◆ **Problem to work on**: An exact copy of every entry is needed, without any of the pictures.

◆ **The records**:
BEGIN
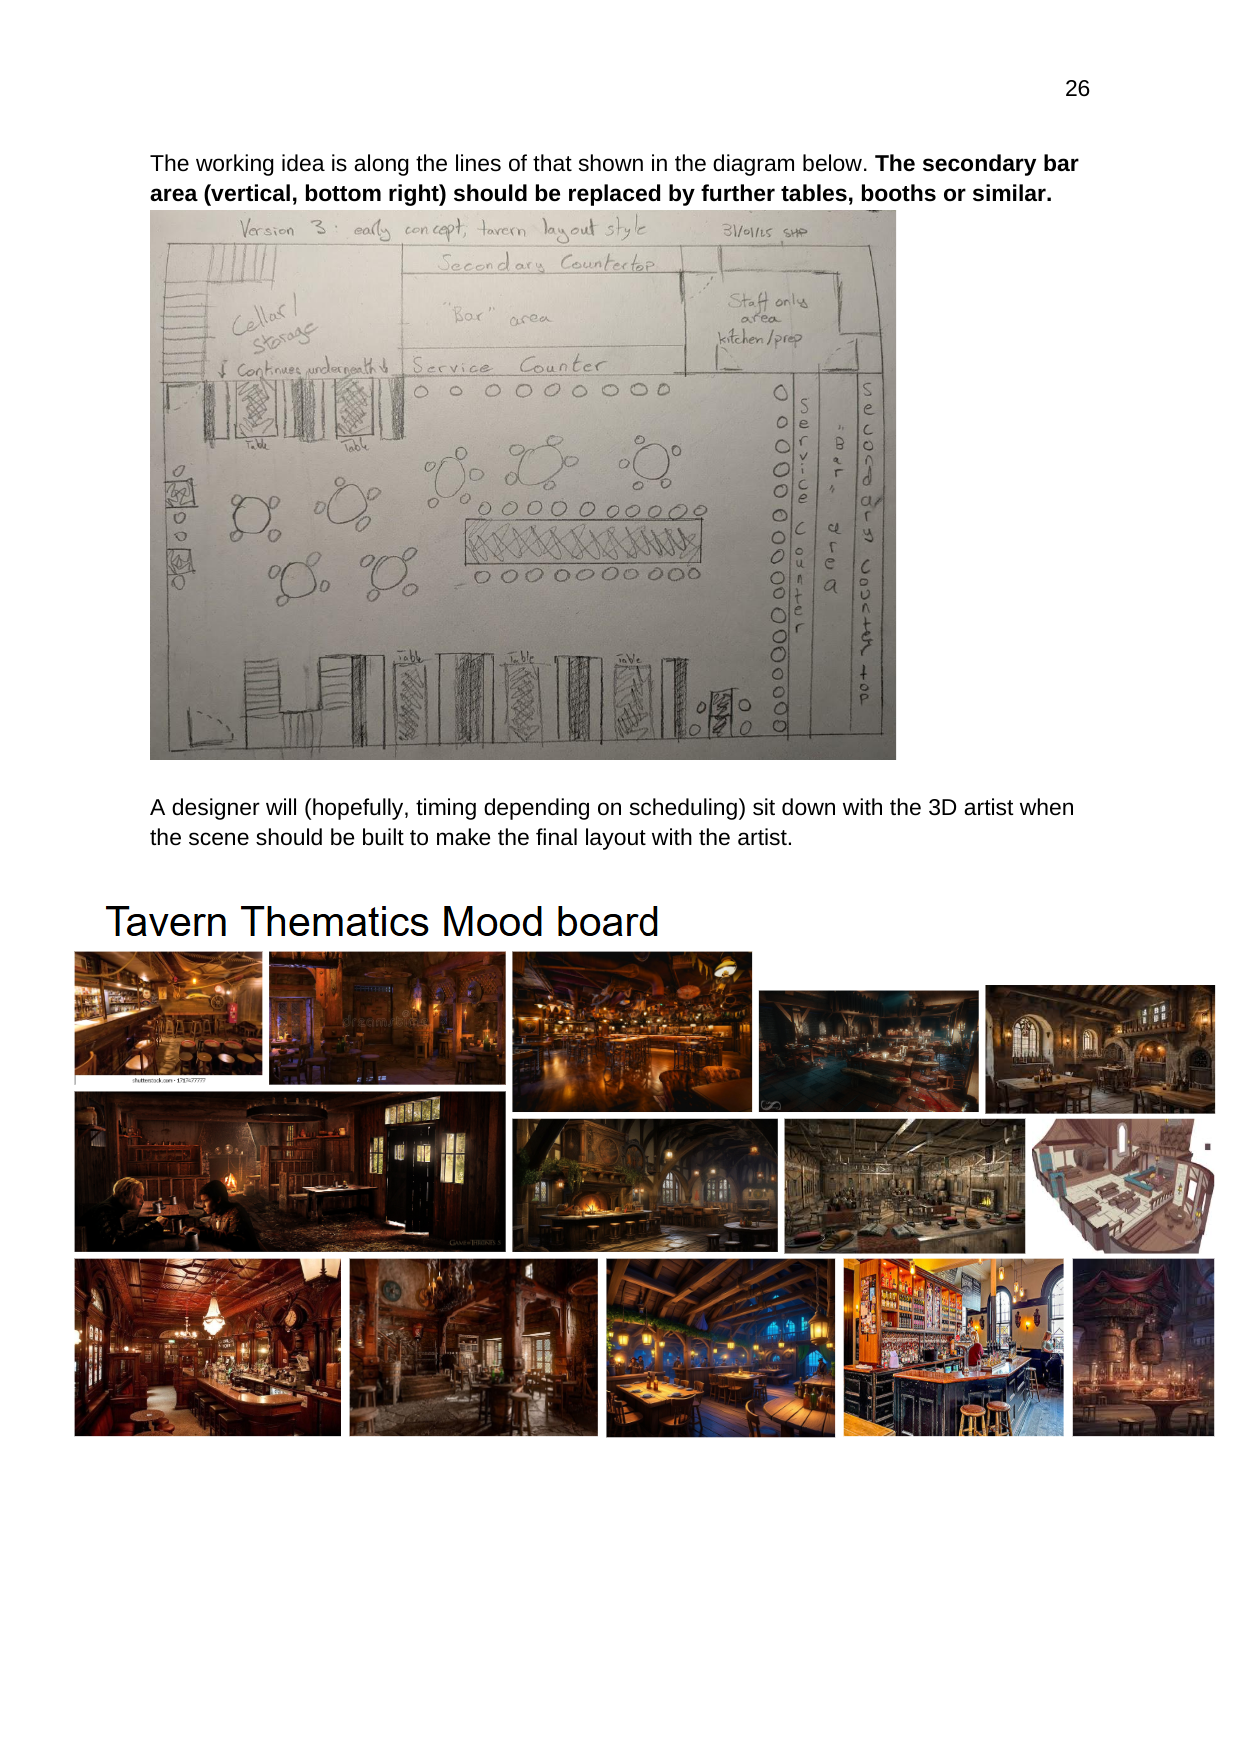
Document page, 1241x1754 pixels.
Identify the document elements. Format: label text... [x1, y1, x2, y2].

picture [150, 210, 897, 760]
text A designer will (hopefully, timing depending on scheduling) sit down with the 3D artist when the scene should be built to make the final layout with the artist. [150, 794, 1090, 850]
text The working idea is along the lines of that shown in the diagram below. The secondary bar area (vertical, bottom right) should be replaced by further tables, booths or similar. [150, 150, 1090, 759]
picture [69, 891, 1219, 1444]
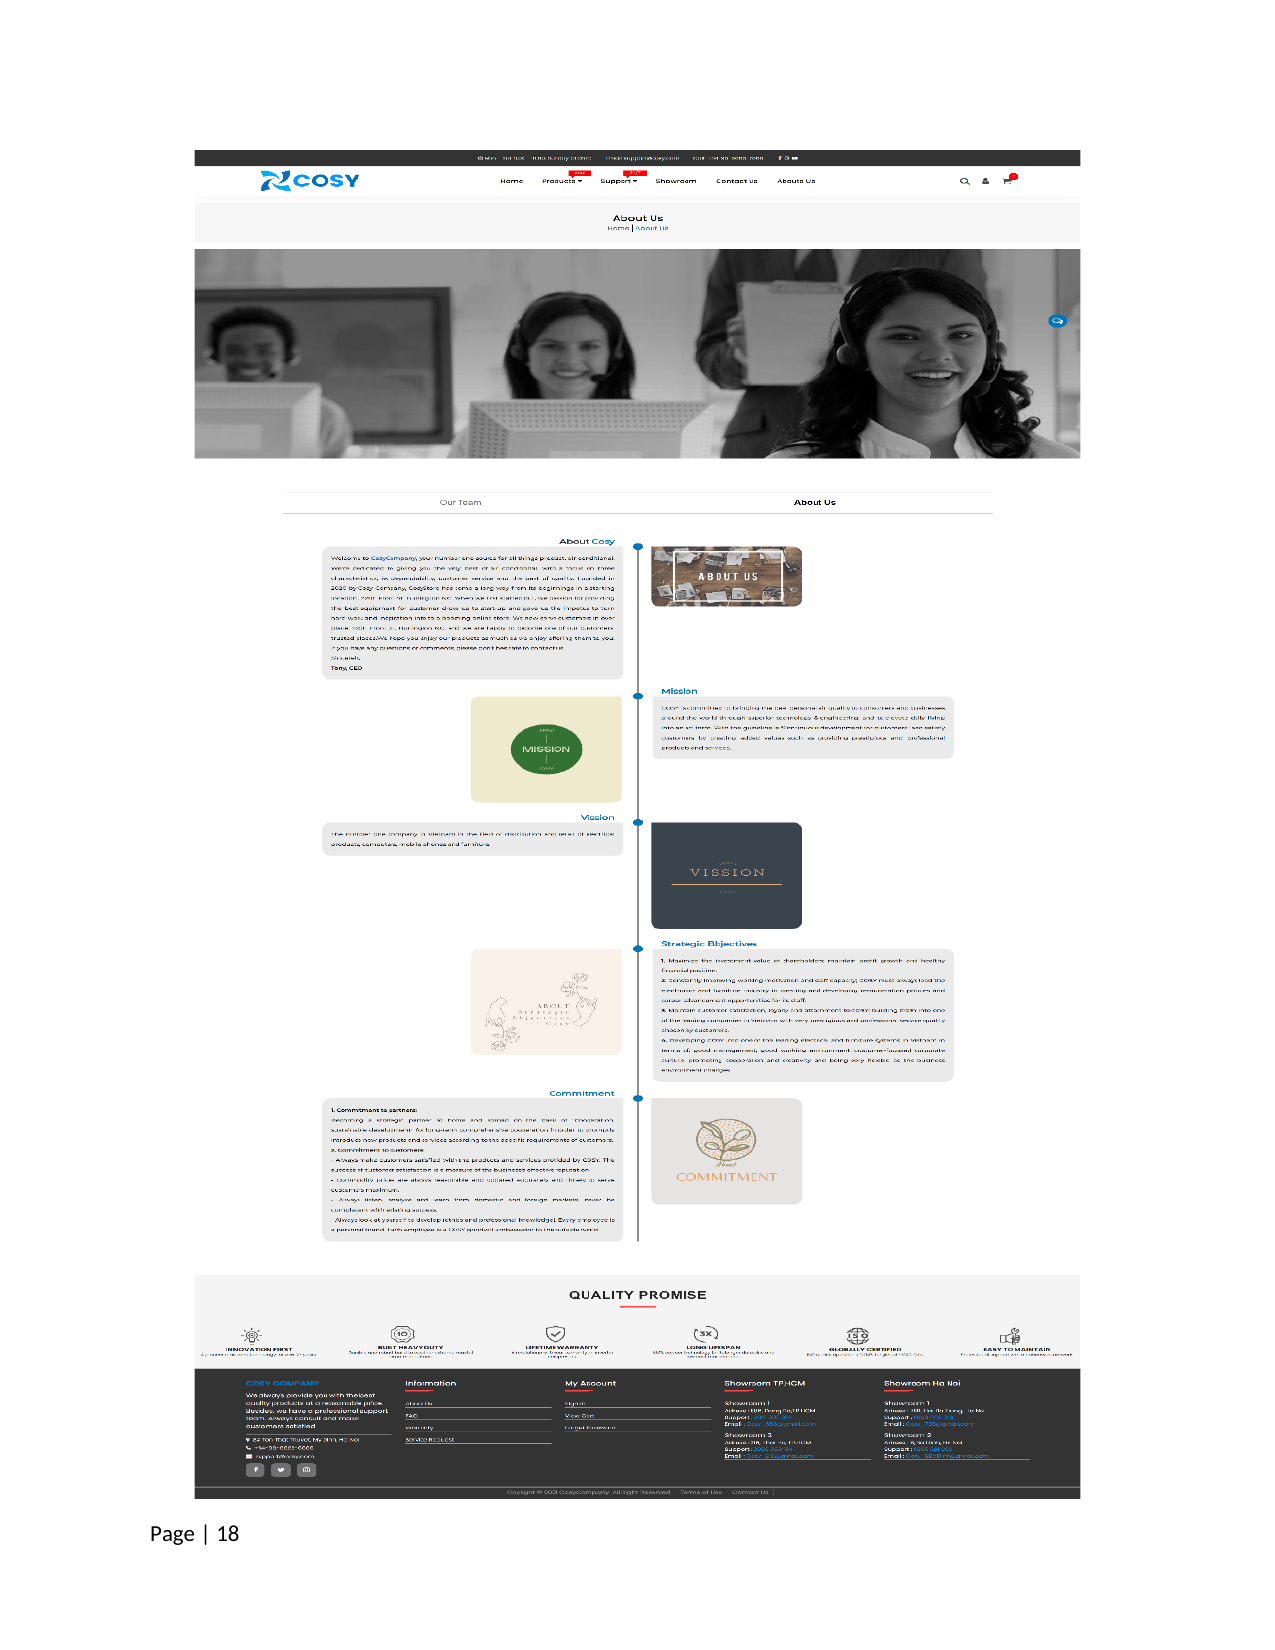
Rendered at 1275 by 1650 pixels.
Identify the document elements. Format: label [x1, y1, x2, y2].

picture [194, 150, 1081, 1499]
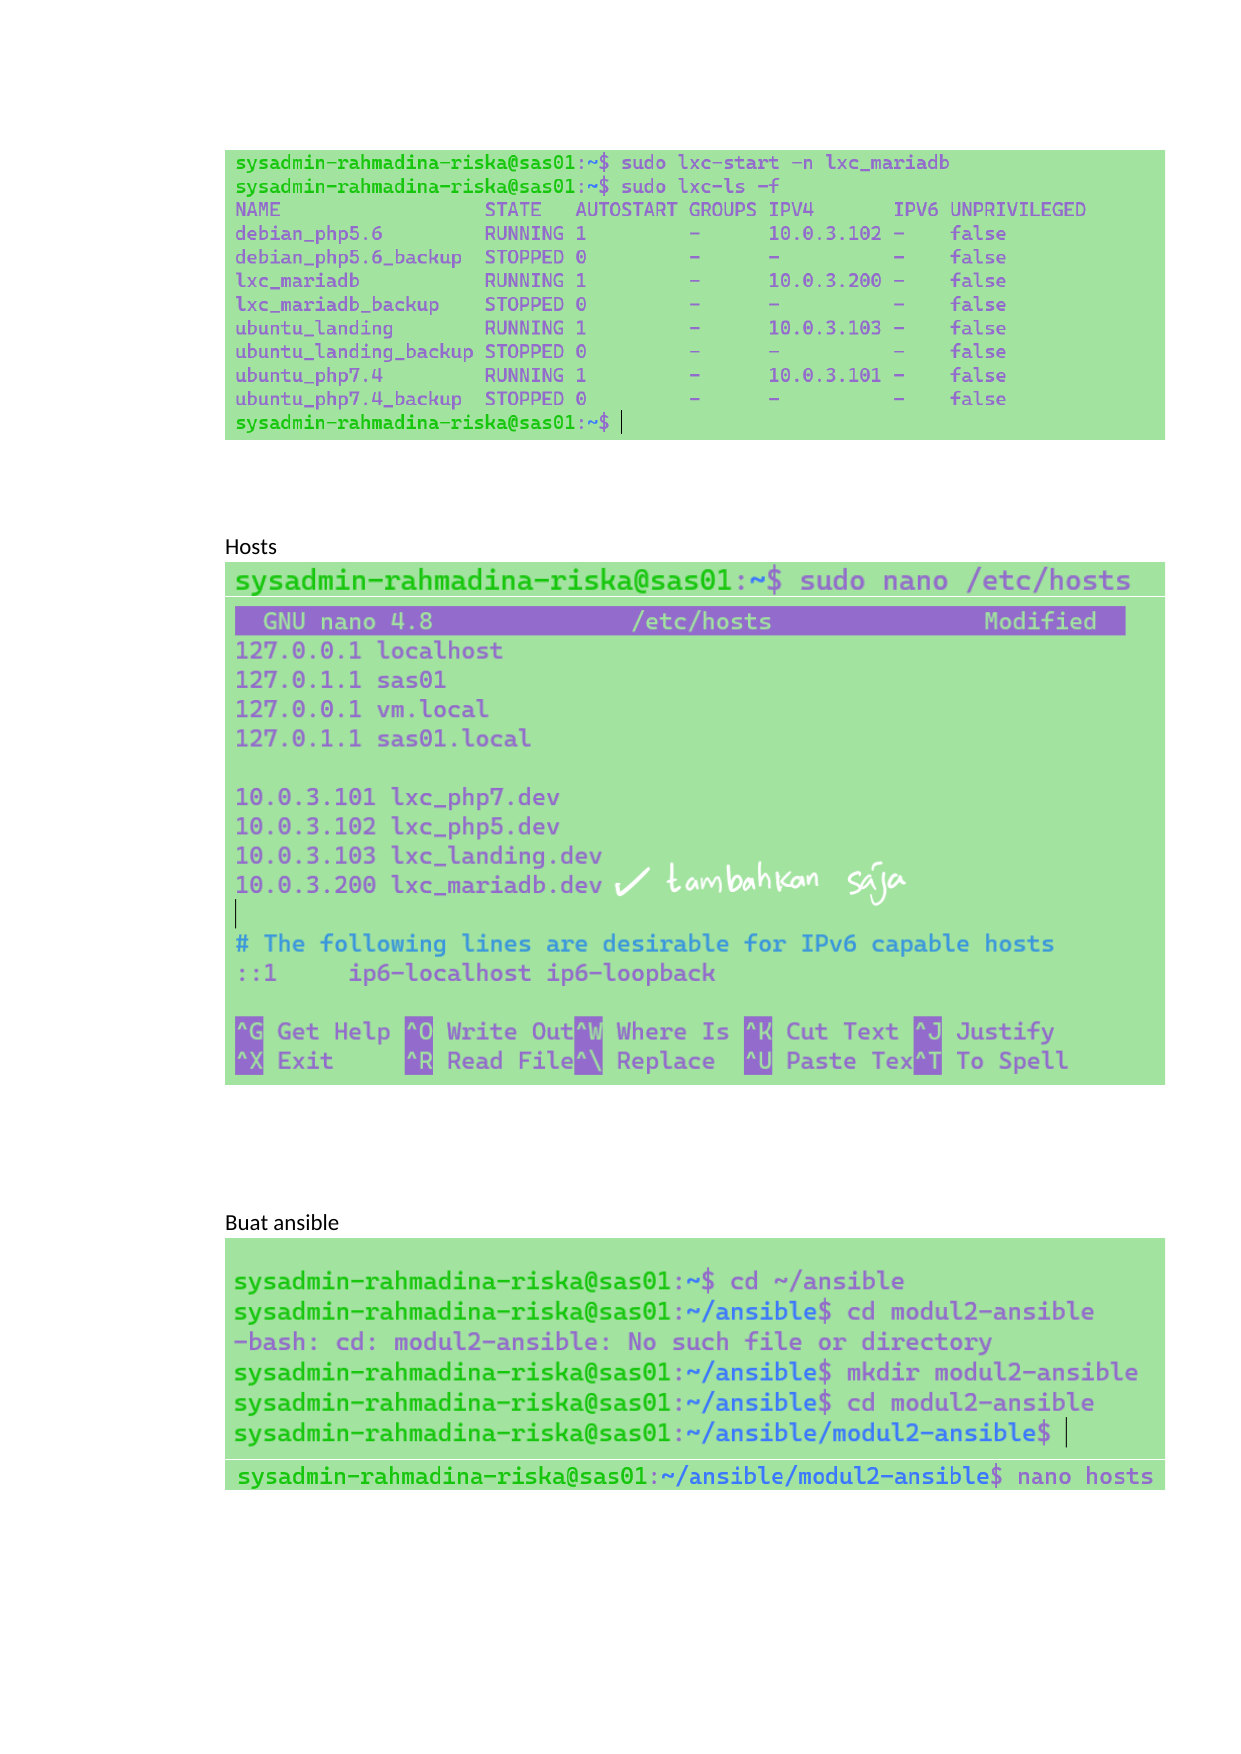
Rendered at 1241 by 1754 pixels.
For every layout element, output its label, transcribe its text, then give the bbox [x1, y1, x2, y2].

picture [225, 150, 1166, 440]
list Buat ansible [225, 1208, 1090, 1236]
picture [225, 1238, 1166, 1459]
picture [225, 562, 1166, 596]
picture [225, 597, 1166, 1085]
picture [225, 1460, 1166, 1490]
list Hosts [225, 532, 1090, 560]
END
◆ **Result for this exercise**:
Document page, 1241x1754 pixels.
Identify the document elements. Format: label text... [x1, y1, x2, y2].

picture [150, 210, 897, 760]
text A designer will (hopefully, timing depending on scheduling) sit down with the 3D artist when the scene should be built to make the final layout with the artist. [150, 794, 1090, 850]
text The working idea is along the lines of that shown in the diagram below. The secondary bar area (vertical, bottom right) should be replaced by further tables, booths or similar. [150, 150, 1090, 759]
picture [69, 891, 1219, 1444]
Rendered at 1275 by 1650 pixels.
Identify the document elements. Format: label [x1, y1, x2, y2].

picture [194, 150, 1081, 1499]
Rendered at 1241 by 1754 pixels.
For every layout element, output its label, transcribe its text, then give the bbox [x1, y1, x2, y2].

picture [225, 150, 1166, 440]
list Buat ansible [225, 1208, 1090, 1236]
picture [225, 1238, 1166, 1459]
picture [225, 562, 1166, 596]
picture [225, 597, 1166, 1085]
picture [225, 1460, 1166, 1490]
list Hosts [225, 532, 1090, 560]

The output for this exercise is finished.